--- WHAT YOU WILL DO ---
The records below are to be returned word for word, with pictures left out.

--- EXERCISE INPUT ---
○ ○ ○ ○ ○
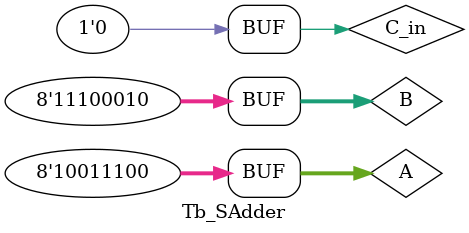
<source format=v>
`timescale 1ns / 1ns

module Tb_SAdder;


	reg [7:0] A,B;
	reg C_in;
	wire [7:0] SUM;
	wire Out;
	wire Overflow;
	
	Siged_Adder8bit ad(A,B,C_in,SUM,Out,Overflow);

	initial begin
		//Positive Numbers
		C_in =0; A = 64; B = 50; #100;

		// Overflow for Posivtec number
		C_in = 0; A = 120; B = 10; #100; 

		// Negative Numbers
		C_in = 0; A = -30; B = -70; #100; 
		

		//Overflow for Negative Numbers
		C_in = 0; A = -100; B = -30; #100;	
		
	end

endmodule
</source>
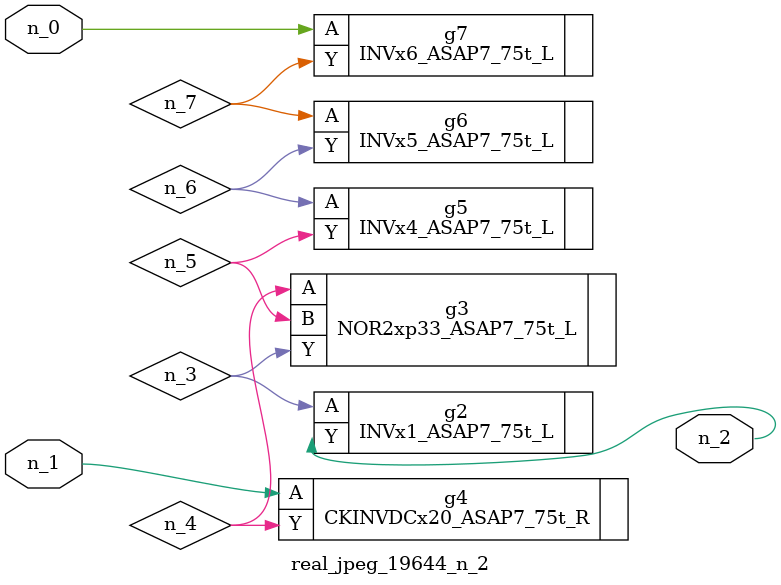
<source format=v>
module real_jpeg_19644_n_2 (n_1, n_0, n_2);

input n_1;
input n_0;

output n_2;

wire n_5;
wire n_4;
wire n_6;
wire n_7;
wire n_3;

INVx6_ASAP7_75t_L g7 ( 
.A(n_0),
.Y(n_7)
);

CKINVDCx20_ASAP7_75t_R g4 ( 
.A(n_1),
.Y(n_4)
);

INVx1_ASAP7_75t_L g2 ( 
.A(n_3),
.Y(n_2)
);

NOR2xp33_ASAP7_75t_L g3 ( 
.A(n_4),
.B(n_5),
.Y(n_3)
);

INVx4_ASAP7_75t_L g5 ( 
.A(n_6),
.Y(n_5)
);

INVx5_ASAP7_75t_L g6 ( 
.A(n_7),
.Y(n_6)
);


endmodule
</source>
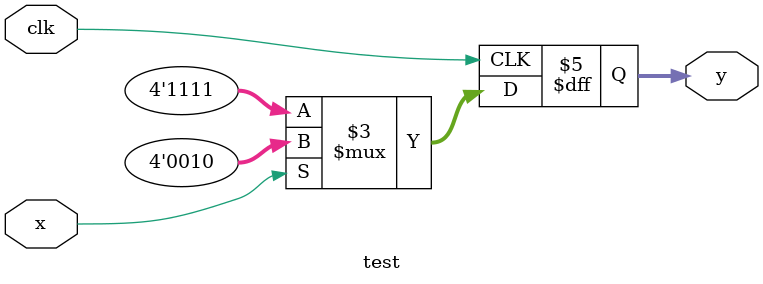
<source format=v>
module test(
    input x,
    input clk,
    output reg [3 : 0] y
);

    always @(posedge clk)
        case(x)
        1'b1:
            y = 2;
        default:
            y = 4'b1111;
        endcase
endmodule
</source>
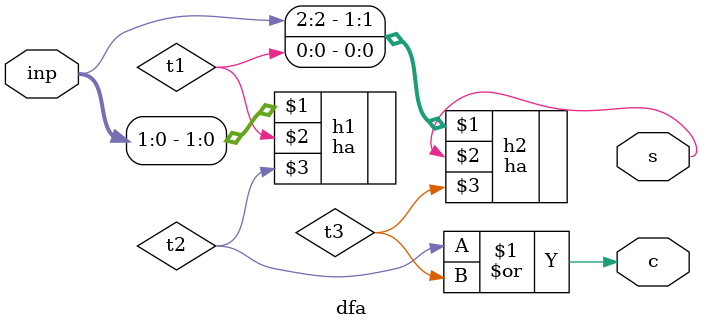
<source format=v>
`include "halfadder.v"
module dfa(inp, s,c);
input [2:0]inp;
output s,c;
wire t1, t2, t3;
ha h1(inp[1:0], t1, t2);
ha h2({inp[2], t1}, s,t3);
assign c = t2|t3;
endmodule
</source>
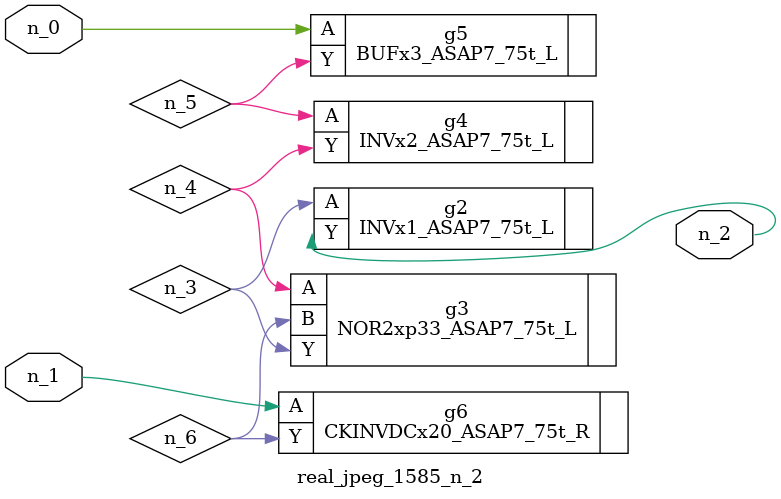
<source format=v>
module real_jpeg_1585_n_2 (n_1, n_0, n_2);

input n_1;
input n_0;

output n_2;

wire n_5;
wire n_4;
wire n_6;
wire n_3;

BUFx3_ASAP7_75t_L g5 ( 
.A(n_0),
.Y(n_5)
);

CKINVDCx20_ASAP7_75t_R g6 ( 
.A(n_1),
.Y(n_6)
);

INVx1_ASAP7_75t_L g2 ( 
.A(n_3),
.Y(n_2)
);

NOR2xp33_ASAP7_75t_L g3 ( 
.A(n_4),
.B(n_6),
.Y(n_3)
);

INVx2_ASAP7_75t_L g4 ( 
.A(n_5),
.Y(n_4)
);


endmodule
</source>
○ ○ ○ ○ ○
--- RESPONSE TO THIS TASK ---
<source format=v>
`timescale 1ns / 1ns

module Tb_SAdder;


	reg [7:0] A,B;
	reg C_in;
	wire [7:0] SUM;
	wire Out;
	wire Overflow;
	
	Siged_Adder8bit ad(A,B,C_in,SUM,Out,Overflow);

	initial begin
		//Positive Numbers
		C_in =0; A = 64; B = 50; #100;

		// Overflow for Posivtec number
		C_in = 0; A = 120; B = 10; #100; 

		// Negative Numbers
		C_in = 0; A = -30; B = -70; #100; 
		

		//Overflow for Negative Numbers
		C_in = 0; A = -100; B = -30; #100;	
		
	end

endmodule
</source>
<source format=v>
module real_jpeg_19644_n_2 (n_1, n_0, n_2);

input n_1;
input n_0;

output n_2;

wire n_5;
wire n_4;
wire n_6;
wire n_7;
wire n_3;

INVx6_ASAP7_75t_L g7 ( 
.A(n_0),
.Y(n_7)
);

CKINVDCx20_ASAP7_75t_R g4 ( 
.A(n_1),
.Y(n_4)
);

INVx1_ASAP7_75t_L g2 ( 
.A(n_3),
.Y(n_2)
);

NOR2xp33_ASAP7_75t_L g3 ( 
.A(n_4),
.B(n_5),
.Y(n_3)
);

INVx4_ASAP7_75t_L g5 ( 
.A(n_6),
.Y(n_5)
);

INVx5_ASAP7_75t_L g6 ( 
.A(n_7),
.Y(n_6)
);


endmodule
</source>
<source format=v>
module test(
    input x,
    input clk,
    output reg [3 : 0] y
);

    always @(posedge clk)
        case(x)
        1'b1:
            y = 2;
        default:
            y = 4'b1111;
        endcase
endmodule
</source>
<source format=v>
`include "halfadder.v"
module dfa(inp, s,c);
input [2:0]inp;
output s,c;
wire t1, t2, t3;
ha h1(inp[1:0], t1, t2);
ha h2({inp[2], t1}, s,t3);
assign c = t2|t3;
endmodule
</source>
<source format=v>
module real_jpeg_1585_n_2 (n_1, n_0, n_2);

input n_1;
input n_0;

output n_2;

wire n_5;
wire n_4;
wire n_6;
wire n_3;

BUFx3_ASAP7_75t_L g5 ( 
.A(n_0),
.Y(n_5)
);

CKINVDCx20_ASAP7_75t_R g6 ( 
.A(n_1),
.Y(n_6)
);

INVx1_ASAP7_75t_L g2 ( 
.A(n_3),
.Y(n_2)
);

NOR2xp33_ASAP7_75t_L g3 ( 
.A(n_4),
.B(n_6),
.Y(n_3)
);

INVx2_ASAP7_75t_L g4 ( 
.A(n_5),
.Y(n_4)
);


endmodule
</source>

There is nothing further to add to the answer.